Einde inhoudsopgave
Wet op de omzetbelasting 1968
Artikel 8 [Maatstaf van heffing leveringen en diensten]
Geldend
Geldend vanaf 01-01-2016
- Bronpublicatie:
25-11-2015, Stb. 2015, 455 (uitgifte: 02-12-2015, kamerstukken: 34220)
- Inwerkingtreding
01-01-2016
- Bronpublicatie inwerkingtreding:
25-11-2015, Stb. 2015, 455 (uitgifte: 02-12-2015, kamerstukken: 34220)
- Vakgebied(en)
Omzetbelasting / Vergoeding
1
De belasting wordt berekend over de vergoeding.
2
De vergoeding is het totale bedrag dat — of voor zover de tegenprestatie niet in een geldsom bestaat, de totale waarde van de tegenprestatie welke — ter zake van de levering of de dienst in rekening wordt gebracht, de omzetbelasting niet daaronder begrepen. Ingeval ter zake van de levering of de dienst meer wordt voldaan dan hetgeen in rekening is gebracht, komt in plaats daarvan in aanmerking hetgeen is voldaan.
3
Ten aanzien van de handelingen, bedoeld in artikel 3, derde lid, en artikel 3a, eerste lid, wordt de vergoeding gesteld op de aankoopprijs van de goederen of van soortgelijke goederen of, indien er geen aankoopprijs is, de kostprijs, berekend op het tijdstip waarop deze handelingen worden uitgevoerd.
4
De vergoeding wordt gesteld op de normale waarde van de dienst indien:
- a.
een auto tegen een lagere vergoeding dan de normale waarde voor andere dan bedrijfsdoeleinden in gebruik wordt gegeven aan een verbonden afnemer die geen volledig recht op aftrek heeft uit hoofde van artikel 15;
- b.
het gaat om handelingen als bedoeld in artikel 4, derde lid.

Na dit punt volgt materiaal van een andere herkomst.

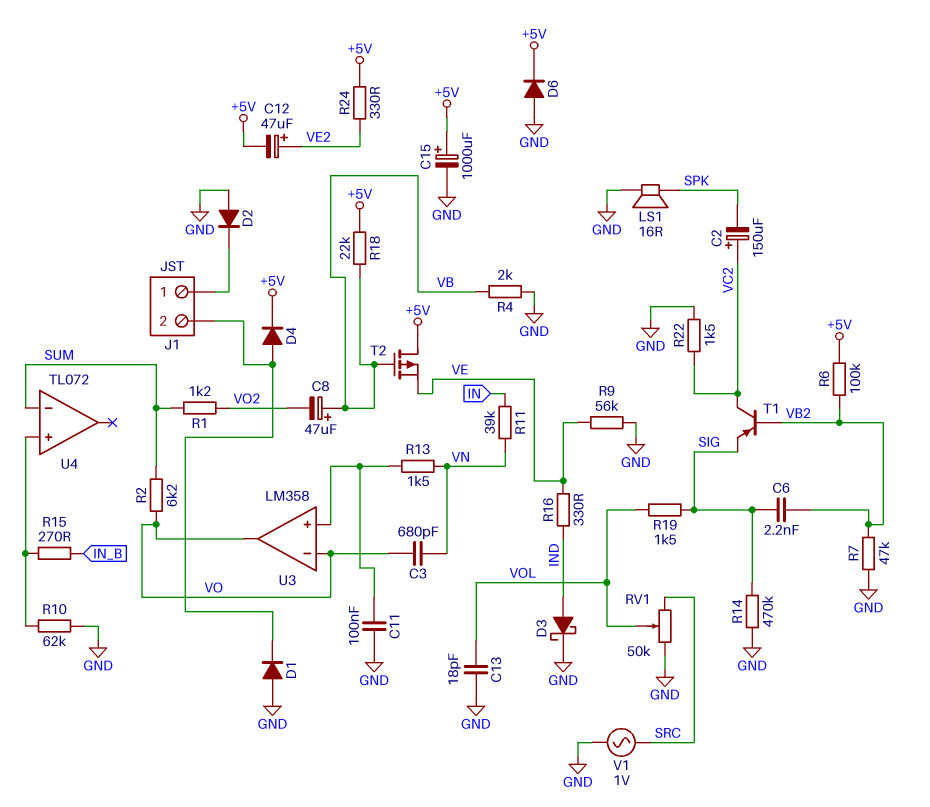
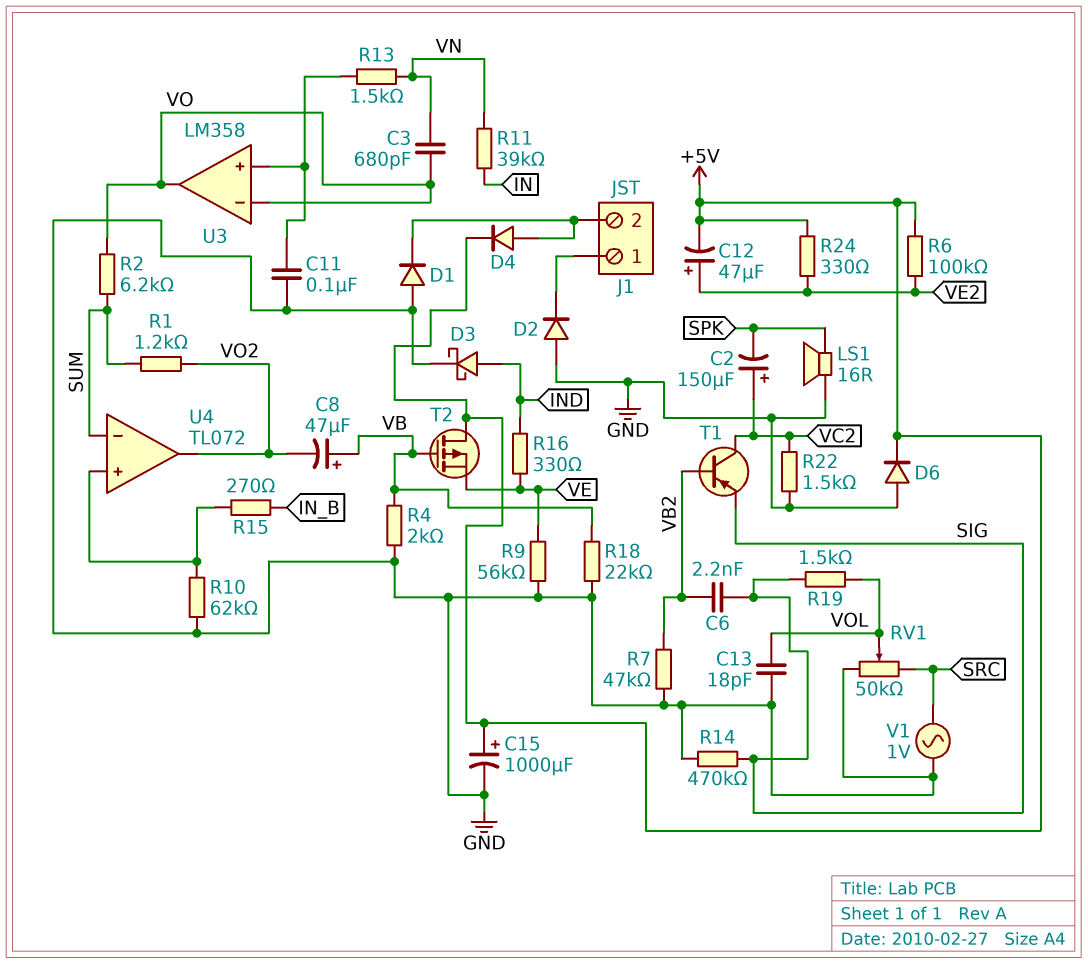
R6: 100k (+5V, VB2) -> 100k (+5V, VE2)
R18: 22k (+5V, VB) -> 22k (GND, VB)
U4 pin out: none -> VO2

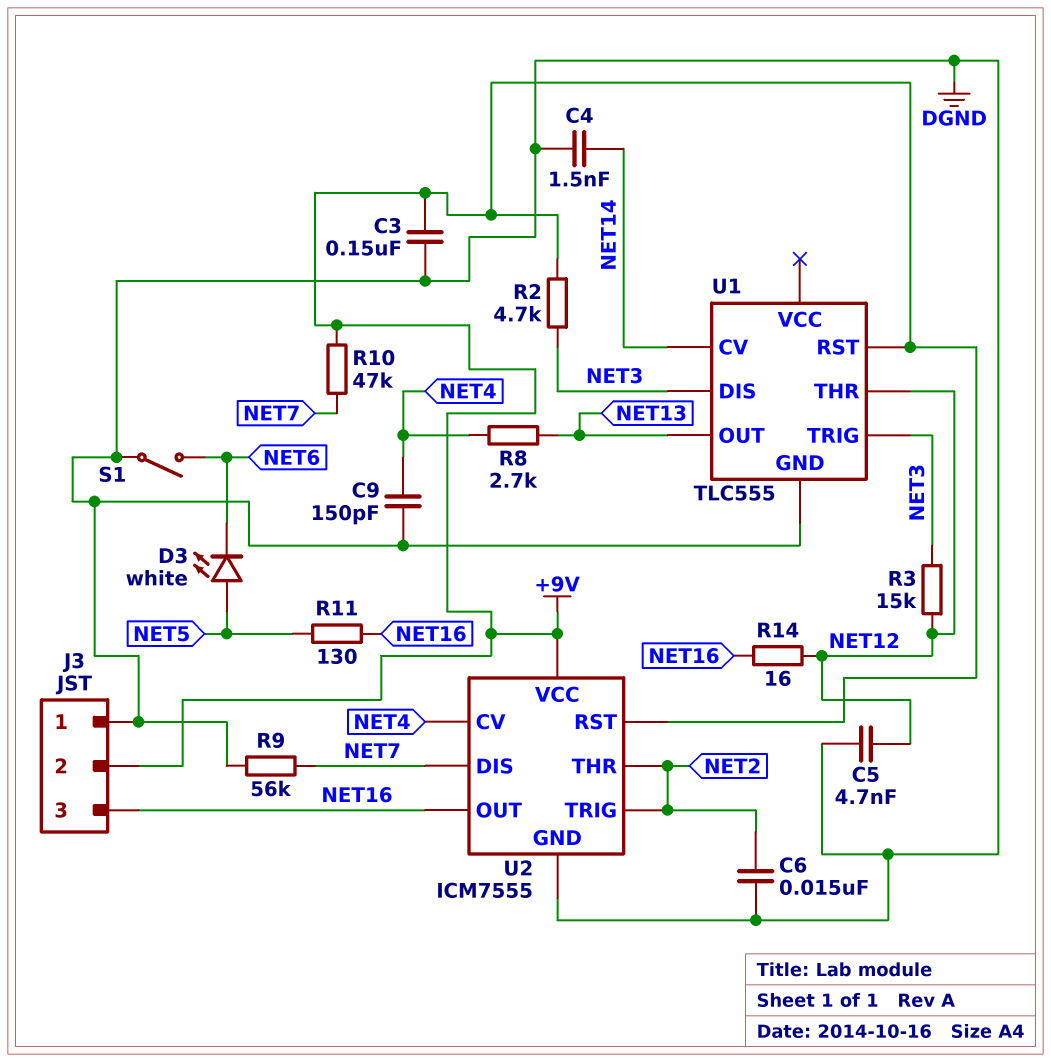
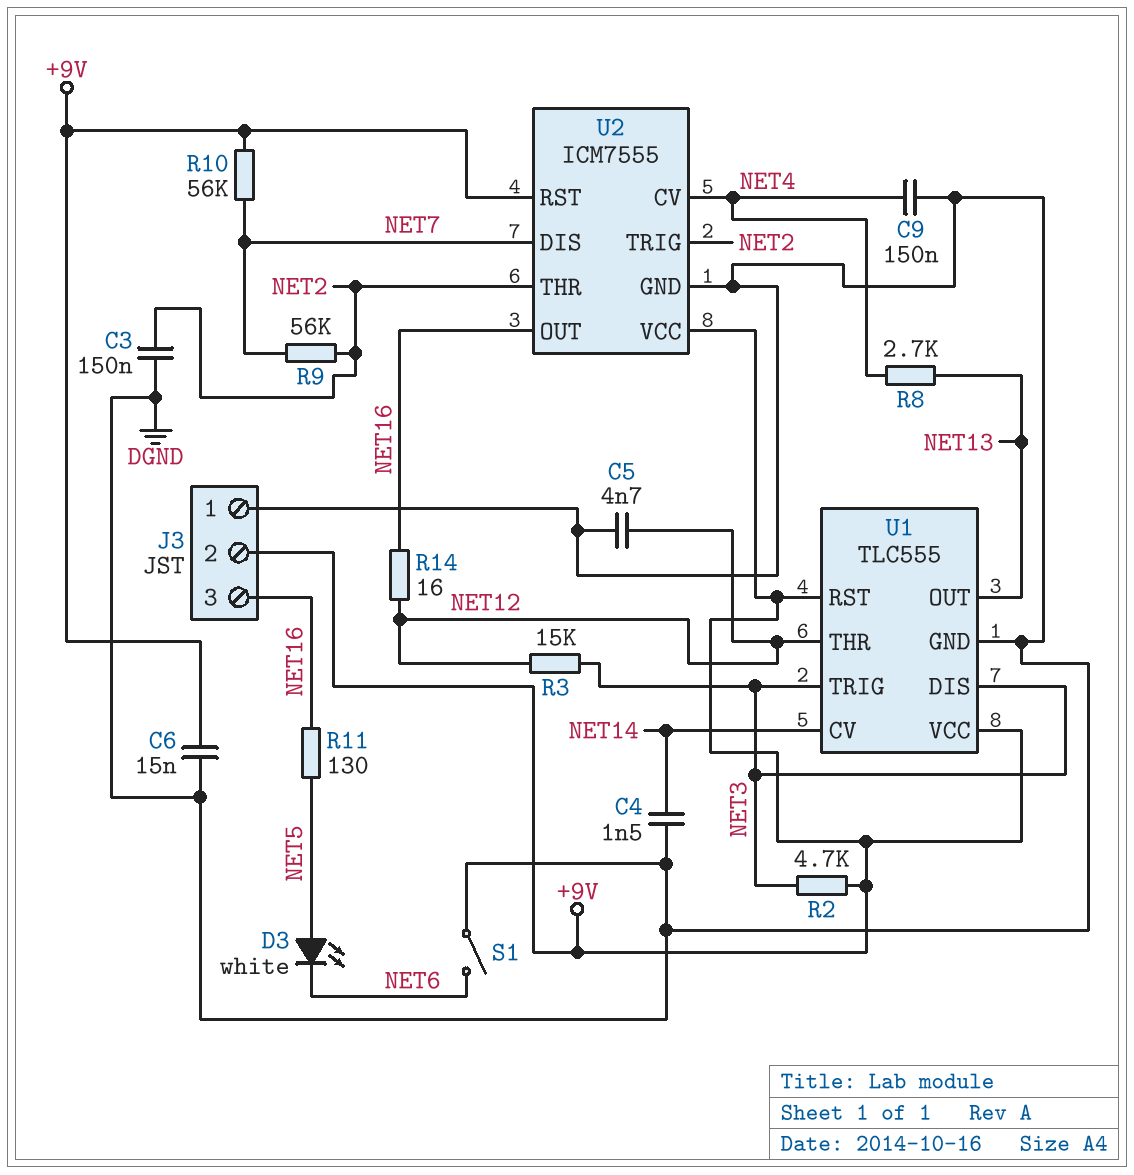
C3: 150nF (+9V, DGND) -> 150nF (DGND, NET2)
C6: 15nF (DGND, NET2) -> 15nF (+9V, DGND)
C9: 150pF (DGND, NET4) -> 150nF (DGND, NET4)
R9: 56k (DGND, NET7) -> 56k (NET2, NET7)
R10: 47k (+9V, NET7) -> 56k (+9V, NET7)
U1 pin VCC: none -> +9V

Voor de toepassing van de eerste alinea, onderdeel a, wordt onder een verbonden afnemer verstaan een werknemer, een afnemer die een bestuurlijke verhouding met de ondernemer heeft en een afnemer waarmee de ondernemer een familiale band heeft.
5.
Bij of krachtens algemene maatregel van bestuur kan worden bepaald in hoever:
- a.
de korting voor contante betaling, de kosten van verpakking, de vracht- en assurantiekosten, de uitschotten van belasting en andere met doorlopende posten gelijk te stellen bedragen niet tot de vergoeding behoren;
- b.
bij met grondrente bezwaarde eigendom, rechten van erfpacht, opstal, erfdienstbaarheid of beklemming, appartementen, lidmaatschapsrechten en dergelijke, de daaraan verbonden lasten tot de vergoeding behoren;
- c.
bij eigendom, bezwaard met een recht van erfpacht, opstal, erfdienstbaarheid of beklemming, de vergoeding wordt verminderd met de aan die rechten verbonden lasten;
- d.
bij levering anders dan met toepassing van artikel 28b of 28d, van gebruikte personenauto's, gebruikte motorrijwielen en gebruikte bestelauto's in de zin van artikel 10 van de Wet op de belasting van personenauto's en motorrijwielen 1992, de vergoeding wordt verminderd met de op de voet van die wet geheven belasting. Voor het vaststellen van het bedrag van die vermindering worden regels gesteld met inachtneming van de bepalingen van of ingevolge die wet.
6.
Indien gegevens voor het bepalen van de vergoeding zijn uitgedrukt in een andere munteenheid dan de euro, wordt de wisselkoers vastgesteld overeenkomstig de laatst genoteerde verkoopkoers op het tijdstip waarop de belasting verschuldigd wordt. In plaats van het hiervoor bedoelde wisselkoersmechanisme mag ook gebruik gemaakt worden van de wisselkoers die, op het tijdstip waarop de belasting verschuldigd wordt, door de Europese Centrale Bank laatstelijk was bekendgemaakt.
7
Ten aanzien van de handelingen, bedoeld in artikel 4, tweede lid, wordt de vergoeding gesteld op de door de ondernemer voor het verrichten van de diensten gemaakte uitgaven. Bij ministeriële regeling kunnen nadere regels worden gesteld met betrekking tot de door de ondernemer voor het verrichten van deze diensten gemaakte uitgaven.